**PAGE EXTRACT:**
..............................

Still, the battle for Wisconsin, which holds it primary on April 5, is just getting started. Kasich and Cruz held their first events in the state last week, and are only now beginning to organize. Their campaigns and affiliated super-PACs bought about $1.6 million in TV ads last week and this week, according to Kantar Media’s Campaign Media Analysis Group, which tracks ad buys.
With little room for error, the only hope either Cruz or Kasich has is to keep Trump from accumulating the 1,237 delegates, and by doing so create the party's first contested convention since 1976. Trump's rate of collecting delegates has slowed slightly, but he remains at 96 percent of his target pace, according to a calculation by FiveThirtyEight. That compares to Cruz, who is at 54 percent of his target. There are not enough delegates remaining in the race for Kasich to secure the nomination.
In Wisconsin, the Republican establishment hasn't completely coalesced around either of Trump's main rivals. Walker, who quit the race in September, hasn't endorsed. And Senator Ron Johnson, who opinion polls show trailing in his re-election bid against Democrat Russ Feingold, is appealing to a higher power.

..............................

(Source records)
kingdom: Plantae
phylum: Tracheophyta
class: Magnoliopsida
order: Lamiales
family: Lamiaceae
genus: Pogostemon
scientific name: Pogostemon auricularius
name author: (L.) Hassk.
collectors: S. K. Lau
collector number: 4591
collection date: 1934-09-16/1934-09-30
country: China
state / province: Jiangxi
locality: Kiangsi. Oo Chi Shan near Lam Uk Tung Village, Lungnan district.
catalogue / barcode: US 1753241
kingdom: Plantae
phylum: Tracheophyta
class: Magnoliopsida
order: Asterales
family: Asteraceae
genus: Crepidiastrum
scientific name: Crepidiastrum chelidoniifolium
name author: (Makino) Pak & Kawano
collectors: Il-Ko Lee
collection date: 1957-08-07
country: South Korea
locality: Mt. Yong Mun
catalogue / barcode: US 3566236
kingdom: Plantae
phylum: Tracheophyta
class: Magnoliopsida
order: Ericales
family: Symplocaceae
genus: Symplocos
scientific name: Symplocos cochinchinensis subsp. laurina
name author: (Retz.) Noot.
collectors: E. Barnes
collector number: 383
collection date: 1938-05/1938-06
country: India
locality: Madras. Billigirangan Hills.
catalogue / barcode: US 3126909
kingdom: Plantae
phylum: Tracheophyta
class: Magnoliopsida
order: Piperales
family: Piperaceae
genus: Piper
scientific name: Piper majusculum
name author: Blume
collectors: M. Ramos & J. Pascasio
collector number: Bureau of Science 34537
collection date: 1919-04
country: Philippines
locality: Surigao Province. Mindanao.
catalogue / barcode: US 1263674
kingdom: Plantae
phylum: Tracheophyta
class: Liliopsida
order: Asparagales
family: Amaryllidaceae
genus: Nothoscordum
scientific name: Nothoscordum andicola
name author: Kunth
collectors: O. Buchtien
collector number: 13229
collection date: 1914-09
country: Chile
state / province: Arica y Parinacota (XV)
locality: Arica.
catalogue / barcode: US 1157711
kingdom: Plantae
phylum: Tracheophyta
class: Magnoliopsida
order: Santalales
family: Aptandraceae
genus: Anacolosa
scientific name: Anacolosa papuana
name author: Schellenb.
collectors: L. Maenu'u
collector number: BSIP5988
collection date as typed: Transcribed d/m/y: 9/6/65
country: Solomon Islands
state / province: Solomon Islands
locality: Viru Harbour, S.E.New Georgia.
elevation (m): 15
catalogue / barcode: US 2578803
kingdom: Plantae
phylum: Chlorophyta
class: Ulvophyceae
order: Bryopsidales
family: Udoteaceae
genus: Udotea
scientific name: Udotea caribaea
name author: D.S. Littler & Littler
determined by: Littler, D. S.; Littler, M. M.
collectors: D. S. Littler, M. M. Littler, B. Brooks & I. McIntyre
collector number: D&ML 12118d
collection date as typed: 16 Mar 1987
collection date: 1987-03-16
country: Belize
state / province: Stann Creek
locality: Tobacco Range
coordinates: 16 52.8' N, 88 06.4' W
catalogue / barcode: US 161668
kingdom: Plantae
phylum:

..............................

**EXERCISE DETAILS:** Name every person mentioned in the passage about the Wisconsin primary. The source records aren't needed for any of the tasks.

**EXERCISE OUTPUT:** Kasich, Cruz, Trump, Walker, Ron Johnson, Russ Feingold